THE PROBLEM
Below, find the line containing "- First clone the project" and the line containing "# Development setup"; reproduce exactly those two and every line between them, omitting pictures.

DATA EXTRACT
--------------------------------
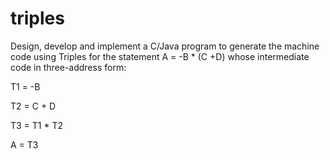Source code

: # triples
Design, develop and implement a C/Java program to generate the machine code using Triples for
the statement A = -B * (C +D) whose intermediate code in three-address form:

T1 = -B

T2 = C + D

T3 = T1 * T2

A = T3
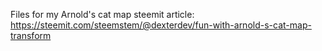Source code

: Files for my Arnold's cat map steemit article: https://steemit.com/steemstem/@dexterdev/fun-with-arnold-s-cat-map-transform

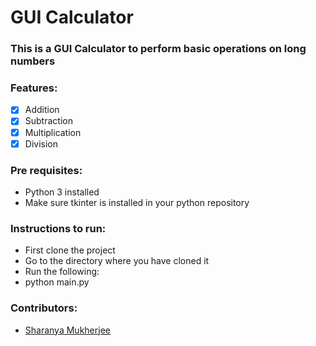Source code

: # GUI Calculator

### This is a GUI Calculator to perform basic operations on long numbers

### Features:

- [x] Addition
- [x] Subtraction
- [x] Multiplication
- [x] Division

### Pre requisites: 
- Python 3 installed
- Make sure tkinter is installed in your python repository

### Instructions to run:

- First clone the project
- Go to the directory where you have cloned it
- Run the following:
-  python main.py 

### Contributors:
- [Sharanya Mukherjee](https://github.com/sharanya02)
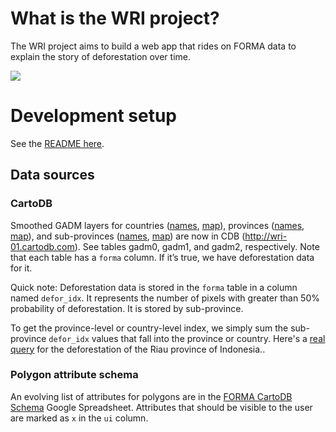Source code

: # What is the WRI project?

The WRI project aims to build a web app that rides on FORMA data to explain the story of deforestation over time.

![](http://i.imgur.com/yxC8q.png)

# Development setup

See the [README here](https://github.com/Vizzuality/wri/blob/master/app/README).

## Data sources

### CartoDB

Smoothed GADM layers for countries ([names](https://wri-01.cartodb.com/api/v1/queries?sql=SELECT%20name_engli,%20iso%20FROM%20gadm0%20WHERE%20forma=true), [map](https://wri-01.cartodb.com/tables/gadm0/embed_map?sql=SELECT%20*%20FROM%20gadm0%20WHERE%20forma=true)), provinces ([names](https://wri-01.cartodb.com/api/v1/queries?sql=SELECT%20name_1%20FROM%20gadm1%20WHERE%20forma=true), [map](https://wri-01.cartodb.com/tables/gadm1/embed_map?sql=SELECT%20*%20FROM%20gadm1%20WHERE%20forma=true)), and sub-provinces ([names](https://wri-01.cartodb.com/api/v1/queries?sql=SELECT%20name_2%20FROM%20gadm2%20WHERE%20forma=true), [map](https://wri-01.cartodb.com/tables/gadm2/embed_map?sql=SELECT%20*%20FROM%20gadm2%20WHERE%20forma=true)) are now in CDB (http://wri-01.cartodb.com). See tables gadm0, gadm1, and gadm2, respectively. Note that each table has a `forma` column. If it’s true, we have deforestation data for it. 

Quick note: Deforestation data is stored in the `forma` table in a column named `defor_idx`. It represents the number of pixels with greater than 50% probability of deforestation. It is stored by sub-province. 

To get the province-level or country-level index, we simply sum the sub-province `defor_idx` values that fall into the province or country. Here's a [real query](http://goo.gl/EFZ2h) for the deforestation of the Riau province of Indonesia..

### Polygon attribute schema

An evolving list of attributes for polygons are in the [FORMA CartoDB Schema](https://docs.google.com/spreadsheet/ccc?key=0AtcqIeX872a_dDhONWlzYURCbF9wNGRCRnh6VTFzUEE&hl=en_US#gid=0) Google Spreadsheet. Attributes that should be visible to the user are marked as `x` in the `ui` column.




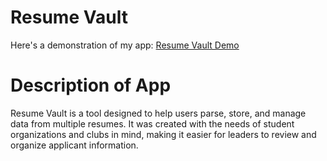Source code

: # Resume Vault
Here's a demonstration of my app: [Resume Vault Demo](https://www.youtube.com/watch?v=orBTM3_xccM)

# Description of App

Resume Vault is a tool designed to help users parse, store, and manage data from multiple resumes. It was created with the needs of student organizations and clubs in mind, making it easier for leaders to review and organize applicant information.

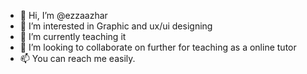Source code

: - 👋 Hi, I’m @ezzaazhar
- 👀 I’m interested in Graphic and ux/ui designing
- 🌱 I’m currently teaching it 
- 💞️ I’m looking to collaborate on further for teaching as a online tutor
- 📫 You can reach me easily.


<!---
ezzaazhar/ezzaazhar is a ✨ special ✨ repository because its `README.md` (this file) appears on your GitHub profile.
You can click the Preview link to take a look at your changes.
--->
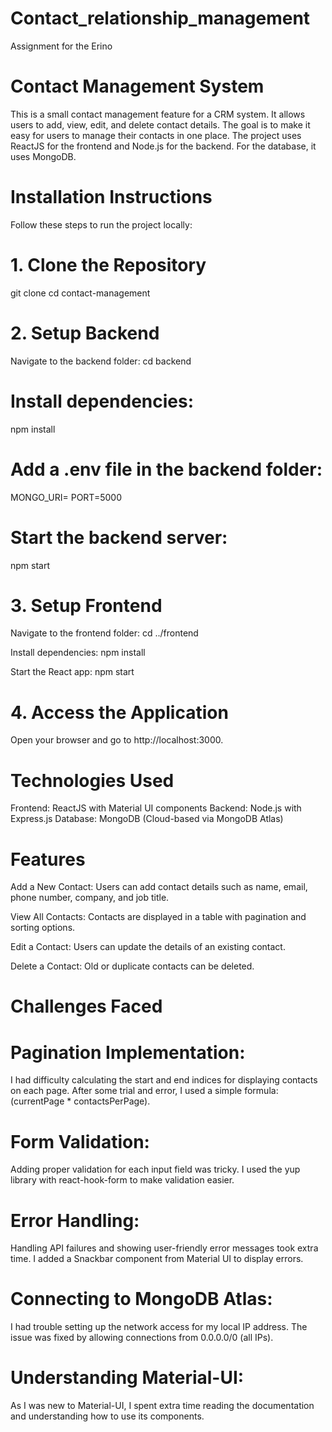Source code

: # Contact_relationship_management
Assignment for the Erino

# Contact Management System
This is a small contact management feature for a CRM system. It allows users to add, view, edit, and delete contact details. The goal is to make it easy for users to manage their contacts in one place. The project uses ReactJS for the frontend and Node.js for the backend. For the database, it uses MongoDB.

# Installation Instructions
Follow these steps to run the project locally:

# 1. Clone the Repository
git clone <repository-link>
cd contact-management
# 2. Setup Backend
Navigate to the backend folder:
cd backend

# Install dependencies:
npm install

# Add a .env file in the backend folder:
MONGO_URI=
PORT=5000
# Start the backend server:
npm start

# 3. Setup Frontend
Navigate to the frontend folder:
cd ../frontend

Install dependencies:
npm install

Start the React app:
npm start

# 4. Access the Application
Open your browser and go to http://localhost:3000.


# Technologies Used
Frontend: ReactJS with Material UI components
Backend: Node.js with Express.js
Database: MongoDB (Cloud-based via MongoDB Atlas)


# Features

Add a New Contact:
Users can add contact details such as name, email, phone number, company, and job title.

View All Contacts:
Contacts are displayed in a table with pagination and sorting options.

Edit a Contact:
Users can update the details of an existing contact.

Delete a Contact:
Old or duplicate contacts can be deleted.



# Challenges Faced

# Pagination Implementation:

I had difficulty calculating the start and end indices for displaying contacts on each page.
After some trial and error, I used a simple formula: (currentPage * contactsPerPage).

# Form Validation:

Adding proper validation for each input field was tricky.
I used the yup library with react-hook-form to make validation easier.

# Error Handling:

Handling API failures and showing user-friendly error messages took extra time.
I added a Snackbar component from Material UI to display errors.

# Connecting to MongoDB Atlas:

I had trouble setting up the network access for my local IP address.
The issue was fixed by allowing connections from 0.0.0.0/0 (all IPs).

# Understanding Material-UI:

As I was new to Material-UI, I spent extra time reading the documentation and understanding how to use its components.



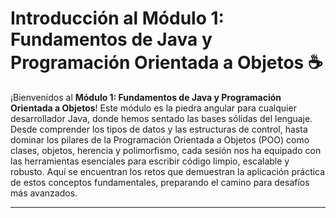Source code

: # Introducción al Módulo 1: Fundamentos de Java y Programación Orientada a Objetos ☕

¡Bienvenidos al **Módulo 1: Fundamentos de Java y Programación Orientada a Objetos**! Este módulo es la piedra angular para cualquier desarrollador Java, donde hemos sentado las bases sólidas del lenguaje. Desde comprender los tipos de datos y las estructuras de control, hasta dominar los pilares de la Programación Orientada a Objetos (POO) como clases, objetos, herencia y polimorfismo, cada sesión nos ha equipado con las herramientas esenciales para escribir código limpio, escalable y robusto. Aquí se encuentran los retos que demuestran la aplicación práctica de estos conceptos fundamentales, preparando el camino para desafíos más avanzados.

---
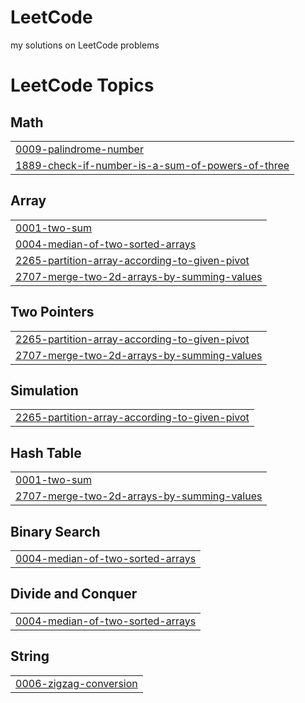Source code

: # LeetCode
my solutions on LeetCode problems

<!---LeetCode Topics Start-->
# LeetCode Topics
## Math
|  |
| ------- |
| [0009-palindrome-number](https://github.com/MikhailPotter/LeetCode/tree/master/0009-palindrome-number) |
| [1889-check-if-number-is-a-sum-of-powers-of-three](https://github.com/MikhailPotter/LeetCode/tree/master/1889-check-if-number-is-a-sum-of-powers-of-three) |
## Array
|  |
| ------- |
| [0001-two-sum](https://github.com/MikhailPotter/LeetCode/tree/master/0001-two-sum) |
| [0004-median-of-two-sorted-arrays](https://github.com/MikhailPotter/LeetCode/tree/master/0004-median-of-two-sorted-arrays) |
| [2265-partition-array-according-to-given-pivot](https://github.com/MikhailPotter/LeetCode/tree/master/2265-partition-array-according-to-given-pivot) |
| [2707-merge-two-2d-arrays-by-summing-values](https://github.com/MikhailPotter/LeetCode/tree/master/2707-merge-two-2d-arrays-by-summing-values) |
## Two Pointers
|  |
| ------- |
| [2265-partition-array-according-to-given-pivot](https://github.com/MikhailPotter/LeetCode/tree/master/2265-partition-array-according-to-given-pivot) |
| [2707-merge-two-2d-arrays-by-summing-values](https://github.com/MikhailPotter/LeetCode/tree/master/2707-merge-two-2d-arrays-by-summing-values) |
## Simulation
|  |
| ------- |
| [2265-partition-array-according-to-given-pivot](https://github.com/MikhailPotter/LeetCode/tree/master/2265-partition-array-according-to-given-pivot) |
## Hash Table
|  |
| ------- |
| [0001-two-sum](https://github.com/MikhailPotter/LeetCode/tree/master/0001-two-sum) |
| [2707-merge-two-2d-arrays-by-summing-values](https://github.com/MikhailPotter/LeetCode/tree/master/2707-merge-two-2d-arrays-by-summing-values) |
## Binary Search
|  |
| ------- |
| [0004-median-of-two-sorted-arrays](https://github.com/MikhailPotter/LeetCode/tree/master/0004-median-of-two-sorted-arrays) |
## Divide and Conquer
|  |
| ------- |
| [0004-median-of-two-sorted-arrays](https://github.com/MikhailPotter/LeetCode/tree/master/0004-median-of-two-sorted-arrays) |
## String
|  |
| ------- |
| [0006-zigzag-conversion](https://github.com/MikhailPotter/LeetCode/tree/master/0006-zigzag-conversion) |
<!---LeetCode Topics End-->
--------------------------------
ANSWER BOX
- First clone the project
- Go to the directory where you have cloned it
- Run the following:
-  python main.py 

### Contributors:
- [Sharanya Mukherjee](https://github.com/sharanya02)
Source code

: # What is the WRI project?

The WRI project aims to build a web app that rides on FORMA data to explain the story of deforestation over time.

![](http://i.imgur.com/yxC8q.png)

# Development setup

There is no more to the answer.